10. If you need to dial back on paid media spend, it’s important to use SEO as a way to measure the impact of doing this. Google Search Console allows you to track clicks from brand and nonbrand, as well as click through rates. If, for instance, brand advertising is turned off entirely, this allows you to see how much of that traffic was either recaptured or already being captured by organic.
Now is a good time to start to roll out cross channel reports if you have not done so yet. If you’re having to dial back on nonbrand campaigns, look at ways that SEO can support some of that traffic by focusing on topics that help increase rankings across the board. While it won’t replace all of the traffic, it can help recoup some of it.
11. Note that Google, Facebook and others have announced that their moderation staff has been reduced due to COVID-19 and, because of that, content that would usually, quickly be flagged and taken offline (videos, in particular) may not be acted upon as quickly. This has both near-term and long-term impacts:
a. Near term, it means we are seeing less authoritative sites ranking for news-related and health/fitness-related searches.
b.
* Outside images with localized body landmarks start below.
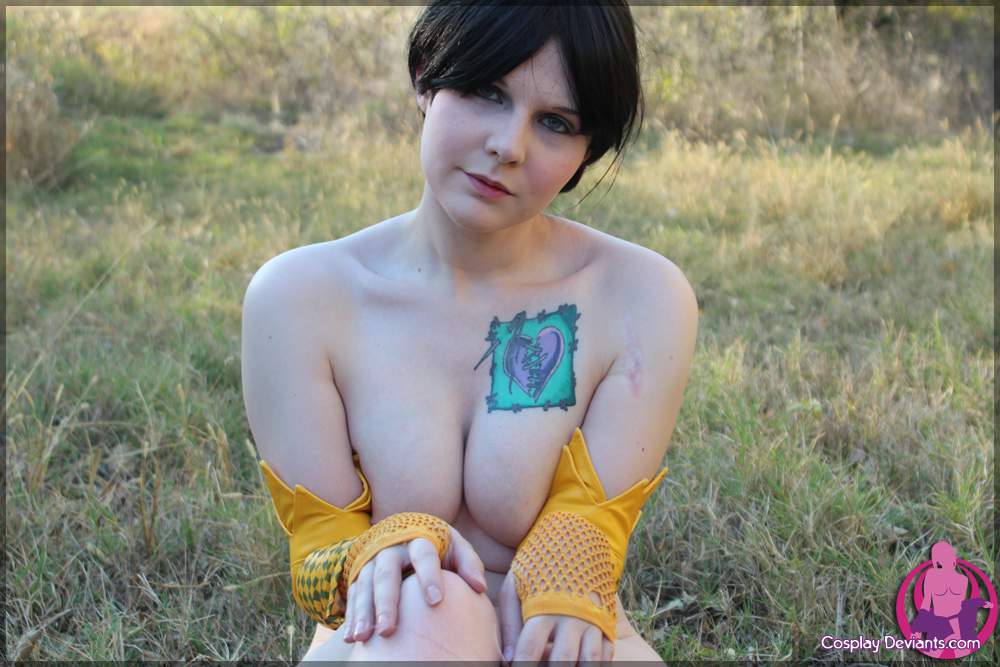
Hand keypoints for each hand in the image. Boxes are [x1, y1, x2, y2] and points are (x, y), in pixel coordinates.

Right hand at [343, 524, 487, 642]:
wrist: (407, 534)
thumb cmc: (440, 548)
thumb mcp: (456, 548)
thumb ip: (469, 563)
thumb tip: (480, 588)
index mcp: (419, 539)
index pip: (423, 554)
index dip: (429, 576)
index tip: (436, 602)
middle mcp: (392, 548)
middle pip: (386, 573)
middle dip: (386, 602)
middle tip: (388, 630)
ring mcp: (372, 561)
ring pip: (364, 585)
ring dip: (363, 611)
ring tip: (364, 638)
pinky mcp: (360, 575)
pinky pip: (352, 595)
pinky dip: (352, 616)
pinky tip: (352, 639)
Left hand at [498, 569, 612, 664]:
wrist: (573, 540)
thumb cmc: (536, 567)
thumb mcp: (515, 586)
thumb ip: (510, 622)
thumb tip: (508, 660)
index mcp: (543, 608)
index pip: (529, 650)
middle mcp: (570, 616)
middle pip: (562, 660)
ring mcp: (591, 619)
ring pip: (588, 660)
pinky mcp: (606, 621)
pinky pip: (606, 654)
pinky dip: (597, 666)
Longer term, consider that providers’ AI-based moderation is receiving a trial by fire and, accordingly, will likely be improved on a faster schedule than planned. That’s a good thing, right? Perhaps, but if AI “content moderation” leads us down the path of a machine determining what’s accurate/true versus inaccurate/false and the rankings that follow, consider that Google’s panel of Quality Raters becomes even more important. Google’s Quality Raters Guidelines should be reviewed now more closely than ever.
It’s now April 14, 2020, and while we are seeing signs that both our cities and our clients’ businesses are recovering, our answers above on “what should SEO do about COVID-19?” are honestly valid any time of year: follow the data, find out what matters to your customers, upsell/cross sell, keep your homepage fresh and your local listings current, and always use analytics to measure what you think is happening versus what is truly happening based on market changes.